Ferdinand Tönnies’ Kritik der Öffentlichen Meinung von 1922
摘要
Die Kritik der Öffentlichen Meinung (im Folgenden abgekürzt KÖM) von 1922 ist eine spezielle Entfaltung des schon im Hauptwerk Gemeinschaft und Gesellschaft 1887 ausgearbeiteten Konzeptes von Soziologie als Wissenschaft von gewollten sozialen Bündnissen in Hinsicht auf die öffentliche Meinung als prägender geistiger Macht der Neuzeit.
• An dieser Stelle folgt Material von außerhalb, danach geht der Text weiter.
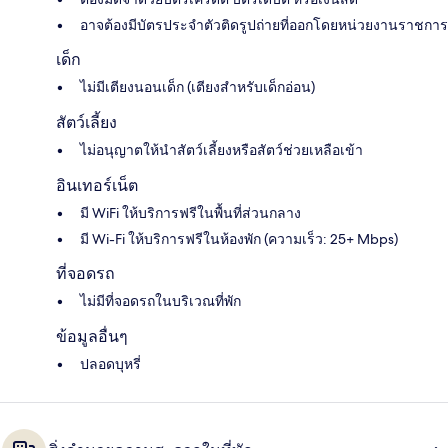
อาจต้องมีบัตรประจำตัวติดรูปถ่ายที่ออกโดยหน่วยงานราชการ
เด็ก
ไม่มีเตียงนอนเด็ก (เตียงสำหรับเด็กอ่อน)
สัตว์เลี้ยง
ไม่อนุญาตให้นำสัตว์เลี้ยงหรือสัตว์ช่วยเหลือเข้า
อินเทอร์เน็ต
มี WiFi ให้บริการฟรีในพื้นที่ส่วนกลาง
มี Wi-Fi ให้บริการฟรีในห้องพัก (ความเร็ว: 25+ Mbps)
ที่จอดรถ
ไม่มีที่จอดรถในบริเวณที่พัก
ข้อมูลอื่นๆ
ปลอดบุหรี่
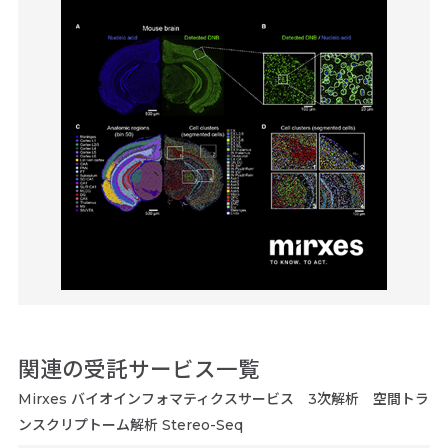
関連の受託サービス一覧
Mirxes バイオインフォマティクスサービス 3次解析 空間トラ
ンスクリプトーム解析 Stereo-Seq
TönniesTönnies, Ferdinand beobachtet und beschreibt die Gesetzmäßigkeiten ihrer empirischen Formgebung und Wirkung und verdeutlicht ihre Beziehungen zur Religion als analoges Vorgängerinstitut. Er gewinnt seine zentralen Begriffe durch semantische Analyse der Alltagssprache sowie im Kontext einer historischen Bestandsaufnahme. Öffentliche Meinung ist der mentale Ausdruck eines „gesellschaftlichen“, d. h. zweckrationalen „Kürwillens“, der das moralische Leben einer politisch verbundenen Gesamtheit nachhaltig prägt, indem sie wie ein unsichtbarer Gerichtshof Handlungen und Denkweisen beurteilt. Gegenstand der KÖM ist primär „die“ öffentliche Meinung, als einheitliche Kraft und Wille im Urteil; ihr handelnder Träger ist das „Publikum“, eine nur geistig verbundene Elite. Tönnies differenziert die öffentliche Meinung in feste, flüssige und luftige Meinung, die in der Empirie miteinander verquickt sind. Die „feste“ konzentriert Aufklärungs-, Naturrechts- und Humanitätsstandards, die flüssige den Zeitgeist, die luftige die Tagesmeinung. Ist „die“ öffentliche Meinung fest genug, übernimmt sie in Gegenwart und Zukunft die moralisch verpflichtende und sozial befriedende Funktion der Religion.